Ms Truss became the shortest-serving prime minister in British history and Kwasi Kwarteng one of the shortest-serving chancellors amid the fallout following the mini-budget.
It led to a massive run on the pound, pushing the currency to its lowest point against the US dollar in history, while the cost of government borrowing soared.
Ben Broadbent, a member of the Monetary Policy Committee (MPC) which sets interest rates, said a lot of the major impacts of the mini-budget on exchange rates have dissipated.
He added: “Markets will always pay attention to policymakers, the events at the end of September are a pretty stark illustration of that. But as far as we can tell, as things stand most of it is gone.”
The UK is now facing a potential eight-quarter recession, according to Bank forecasts released earlier this month – the longest consecutive period of decline since reliable records began a century ago.

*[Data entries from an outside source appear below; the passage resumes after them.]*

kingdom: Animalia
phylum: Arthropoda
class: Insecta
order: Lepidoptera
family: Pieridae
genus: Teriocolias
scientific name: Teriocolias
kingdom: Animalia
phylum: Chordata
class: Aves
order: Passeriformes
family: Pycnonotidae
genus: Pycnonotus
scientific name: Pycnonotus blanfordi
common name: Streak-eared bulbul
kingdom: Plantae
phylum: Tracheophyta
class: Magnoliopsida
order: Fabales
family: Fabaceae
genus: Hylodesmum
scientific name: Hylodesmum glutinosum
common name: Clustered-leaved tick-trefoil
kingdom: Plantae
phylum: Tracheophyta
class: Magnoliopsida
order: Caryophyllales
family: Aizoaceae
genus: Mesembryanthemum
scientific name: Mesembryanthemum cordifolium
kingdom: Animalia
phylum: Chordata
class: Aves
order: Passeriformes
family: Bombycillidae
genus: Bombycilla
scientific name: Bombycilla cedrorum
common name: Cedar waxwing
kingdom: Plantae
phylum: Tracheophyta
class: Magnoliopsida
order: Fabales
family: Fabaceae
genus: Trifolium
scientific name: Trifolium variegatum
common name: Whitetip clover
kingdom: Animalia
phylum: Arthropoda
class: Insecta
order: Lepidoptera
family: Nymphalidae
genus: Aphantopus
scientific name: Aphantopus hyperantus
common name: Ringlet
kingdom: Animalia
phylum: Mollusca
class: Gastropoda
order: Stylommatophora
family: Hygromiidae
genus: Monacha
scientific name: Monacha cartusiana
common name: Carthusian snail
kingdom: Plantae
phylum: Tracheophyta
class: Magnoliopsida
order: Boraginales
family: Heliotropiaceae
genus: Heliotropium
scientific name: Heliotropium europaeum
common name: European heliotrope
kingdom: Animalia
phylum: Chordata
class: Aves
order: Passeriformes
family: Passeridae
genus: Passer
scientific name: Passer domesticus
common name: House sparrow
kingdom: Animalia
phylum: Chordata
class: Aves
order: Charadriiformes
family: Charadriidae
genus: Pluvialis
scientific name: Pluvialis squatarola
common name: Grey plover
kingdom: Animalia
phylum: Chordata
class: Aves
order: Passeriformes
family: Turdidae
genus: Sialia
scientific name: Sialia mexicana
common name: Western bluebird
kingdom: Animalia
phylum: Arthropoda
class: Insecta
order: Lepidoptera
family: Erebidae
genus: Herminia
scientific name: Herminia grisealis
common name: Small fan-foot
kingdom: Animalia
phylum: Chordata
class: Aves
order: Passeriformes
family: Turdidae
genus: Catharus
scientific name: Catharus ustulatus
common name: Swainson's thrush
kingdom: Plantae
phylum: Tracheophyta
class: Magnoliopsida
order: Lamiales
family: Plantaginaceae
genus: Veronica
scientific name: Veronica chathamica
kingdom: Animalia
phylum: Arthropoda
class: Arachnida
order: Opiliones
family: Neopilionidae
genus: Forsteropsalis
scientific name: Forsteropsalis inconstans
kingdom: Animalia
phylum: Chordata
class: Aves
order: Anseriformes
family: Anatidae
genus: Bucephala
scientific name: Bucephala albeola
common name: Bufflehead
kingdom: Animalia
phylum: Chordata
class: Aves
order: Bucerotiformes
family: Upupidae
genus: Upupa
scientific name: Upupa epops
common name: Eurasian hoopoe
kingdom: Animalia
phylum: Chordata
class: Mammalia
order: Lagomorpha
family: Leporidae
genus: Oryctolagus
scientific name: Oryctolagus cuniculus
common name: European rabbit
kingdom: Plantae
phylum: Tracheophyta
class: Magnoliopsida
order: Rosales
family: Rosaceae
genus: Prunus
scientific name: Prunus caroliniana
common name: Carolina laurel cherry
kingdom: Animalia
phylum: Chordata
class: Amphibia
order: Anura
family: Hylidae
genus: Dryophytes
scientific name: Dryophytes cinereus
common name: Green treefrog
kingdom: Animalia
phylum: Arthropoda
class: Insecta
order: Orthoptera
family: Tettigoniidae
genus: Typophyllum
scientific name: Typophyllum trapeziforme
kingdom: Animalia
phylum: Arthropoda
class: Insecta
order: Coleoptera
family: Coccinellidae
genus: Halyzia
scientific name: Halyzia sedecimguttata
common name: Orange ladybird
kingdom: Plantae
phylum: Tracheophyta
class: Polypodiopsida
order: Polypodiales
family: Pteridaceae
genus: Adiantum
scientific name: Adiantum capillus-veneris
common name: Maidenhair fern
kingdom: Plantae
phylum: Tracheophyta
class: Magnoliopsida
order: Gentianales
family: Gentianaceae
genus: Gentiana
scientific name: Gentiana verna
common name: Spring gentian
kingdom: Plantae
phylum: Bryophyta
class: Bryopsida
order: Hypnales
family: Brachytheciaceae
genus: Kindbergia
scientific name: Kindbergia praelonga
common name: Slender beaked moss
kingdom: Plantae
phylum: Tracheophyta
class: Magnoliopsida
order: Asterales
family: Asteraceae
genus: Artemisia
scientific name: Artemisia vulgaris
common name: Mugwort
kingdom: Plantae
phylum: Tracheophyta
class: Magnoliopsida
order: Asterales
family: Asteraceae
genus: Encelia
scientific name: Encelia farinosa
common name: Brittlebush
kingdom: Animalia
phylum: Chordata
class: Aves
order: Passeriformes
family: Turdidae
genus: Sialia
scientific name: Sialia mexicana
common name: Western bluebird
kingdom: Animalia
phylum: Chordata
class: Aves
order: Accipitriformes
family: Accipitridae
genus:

Mr Broadbent said it would be easy for this recession to be shorter or longer than expected.
“The last two or three quarters of that projected decline in GDP (gross domestic product) are pretty small, so it wouldn’t take much of a tilt to shave a couple of quarters off the projected length of the recession,” he said.
“So, I would not stand squarely behind the length and say this will definitely happen, it could easily turn out to be a little bit shorter or a little bit longer.”
Quizzed on the impact of Brexit, fellow MPC member Dr Swati Dhingra said that real wages are lower in the UK because of the 2016 vote.
Dr Dhingra, who is also a professor at the London School of Economics, said: “It’s undeniable now that we’re seeing a much bigger slowdown in trade in the UK compared to the rest of the world.”
She added: “The simple way of thinking about what Brexit has done to the economy is that in the period after the referendum there was the biggest depreciation that any of the world’s four major economies have seen overnight.
“That contributed to increasing prices and reduced wages – and I’m not talking simply through real wages, but also through nominal wages – we think that number is about 2.6% below the trend that real wages otherwise would have been on.”